Of all the entries below, retype only the lines from the one with "sabroso y variado" through the one with "Open in app", exactly as they appear.

··· Dataset content ···

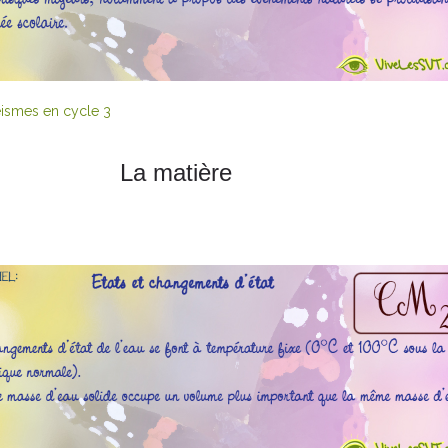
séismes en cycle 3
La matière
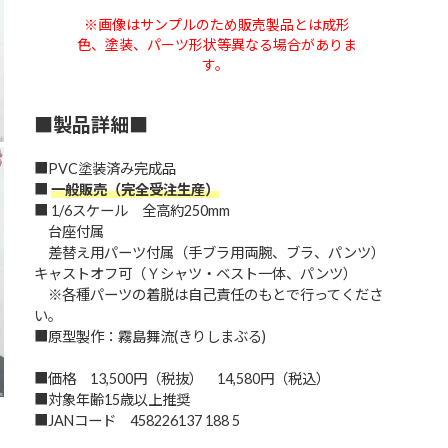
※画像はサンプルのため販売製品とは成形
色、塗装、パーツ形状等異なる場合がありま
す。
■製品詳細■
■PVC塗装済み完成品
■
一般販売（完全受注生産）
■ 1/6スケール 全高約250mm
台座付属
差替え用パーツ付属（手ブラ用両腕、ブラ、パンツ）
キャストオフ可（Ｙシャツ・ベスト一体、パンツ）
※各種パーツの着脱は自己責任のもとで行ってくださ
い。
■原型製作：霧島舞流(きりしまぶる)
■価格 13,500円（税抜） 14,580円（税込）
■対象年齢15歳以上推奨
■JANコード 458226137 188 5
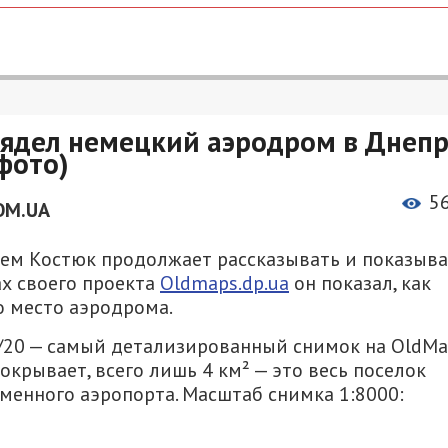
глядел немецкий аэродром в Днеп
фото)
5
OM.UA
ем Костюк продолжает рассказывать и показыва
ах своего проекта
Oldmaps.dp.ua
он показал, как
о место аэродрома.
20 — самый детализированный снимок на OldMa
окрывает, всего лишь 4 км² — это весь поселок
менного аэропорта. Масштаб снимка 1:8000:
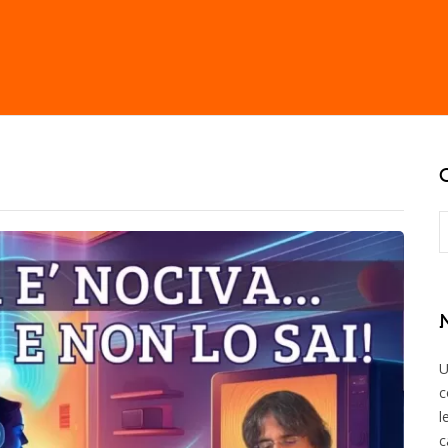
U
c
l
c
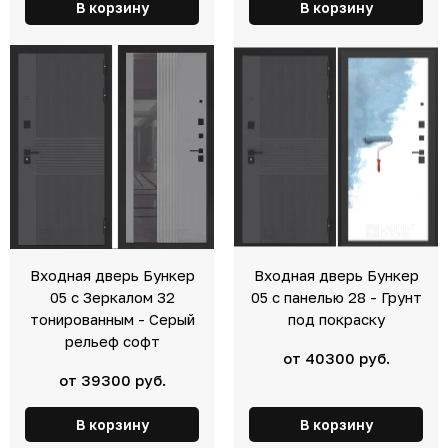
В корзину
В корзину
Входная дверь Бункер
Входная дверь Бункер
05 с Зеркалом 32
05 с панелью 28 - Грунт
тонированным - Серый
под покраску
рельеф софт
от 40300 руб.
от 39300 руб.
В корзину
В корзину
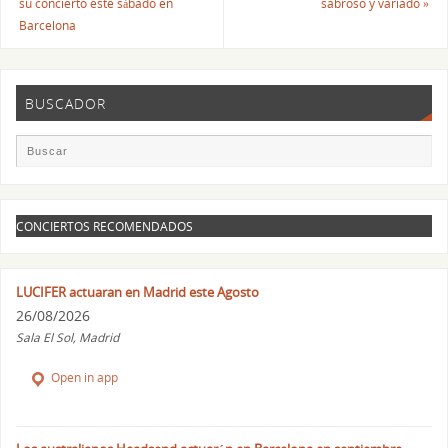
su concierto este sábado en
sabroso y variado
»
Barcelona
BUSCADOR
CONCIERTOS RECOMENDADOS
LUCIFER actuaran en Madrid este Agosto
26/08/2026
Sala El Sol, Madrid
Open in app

···
··· Dataset content ···

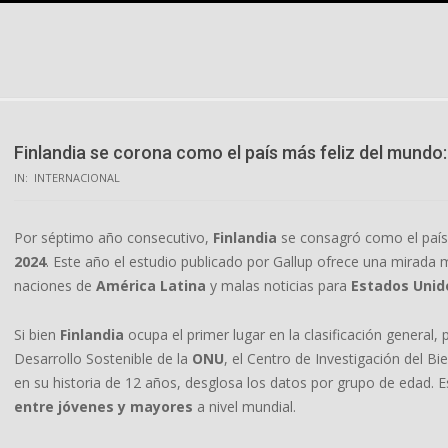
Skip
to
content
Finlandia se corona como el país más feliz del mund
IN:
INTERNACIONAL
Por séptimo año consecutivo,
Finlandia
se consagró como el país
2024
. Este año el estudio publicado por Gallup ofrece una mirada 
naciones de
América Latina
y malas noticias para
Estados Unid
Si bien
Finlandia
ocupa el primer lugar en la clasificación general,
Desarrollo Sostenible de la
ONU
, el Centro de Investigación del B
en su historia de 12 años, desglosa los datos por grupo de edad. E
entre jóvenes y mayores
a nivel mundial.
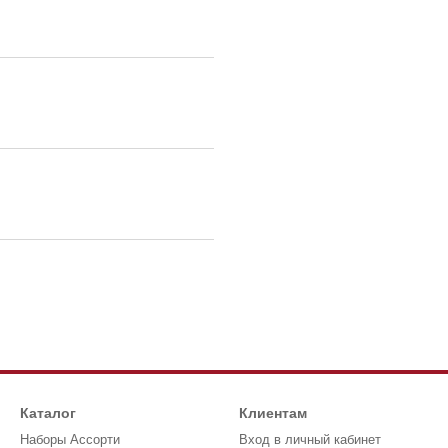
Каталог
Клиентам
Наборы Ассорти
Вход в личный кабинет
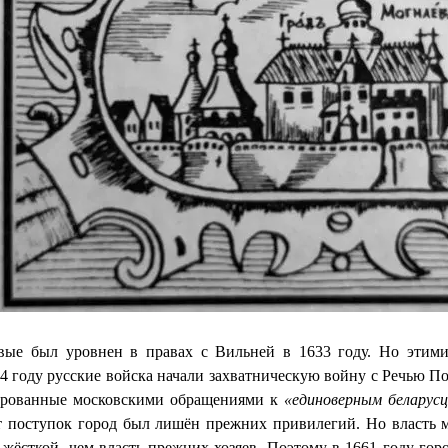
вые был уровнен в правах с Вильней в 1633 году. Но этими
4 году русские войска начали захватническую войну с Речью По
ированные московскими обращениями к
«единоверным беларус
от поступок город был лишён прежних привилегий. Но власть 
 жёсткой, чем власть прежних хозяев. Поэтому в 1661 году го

···
··· Dataset content ···

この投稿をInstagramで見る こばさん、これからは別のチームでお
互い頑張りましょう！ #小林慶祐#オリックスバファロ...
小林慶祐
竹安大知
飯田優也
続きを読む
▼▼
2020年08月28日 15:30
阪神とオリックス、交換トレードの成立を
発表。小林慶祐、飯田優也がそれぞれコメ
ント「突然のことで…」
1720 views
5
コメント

···

> _Task solution_
sabroso y variado
»
Barcelona
BUSCADOR
CONCIERTOS RECOMENDADOS
LUCIFER actuaran en Madrid este Agosto
26/08/2026
Sala El Sol, Madrid
Open in app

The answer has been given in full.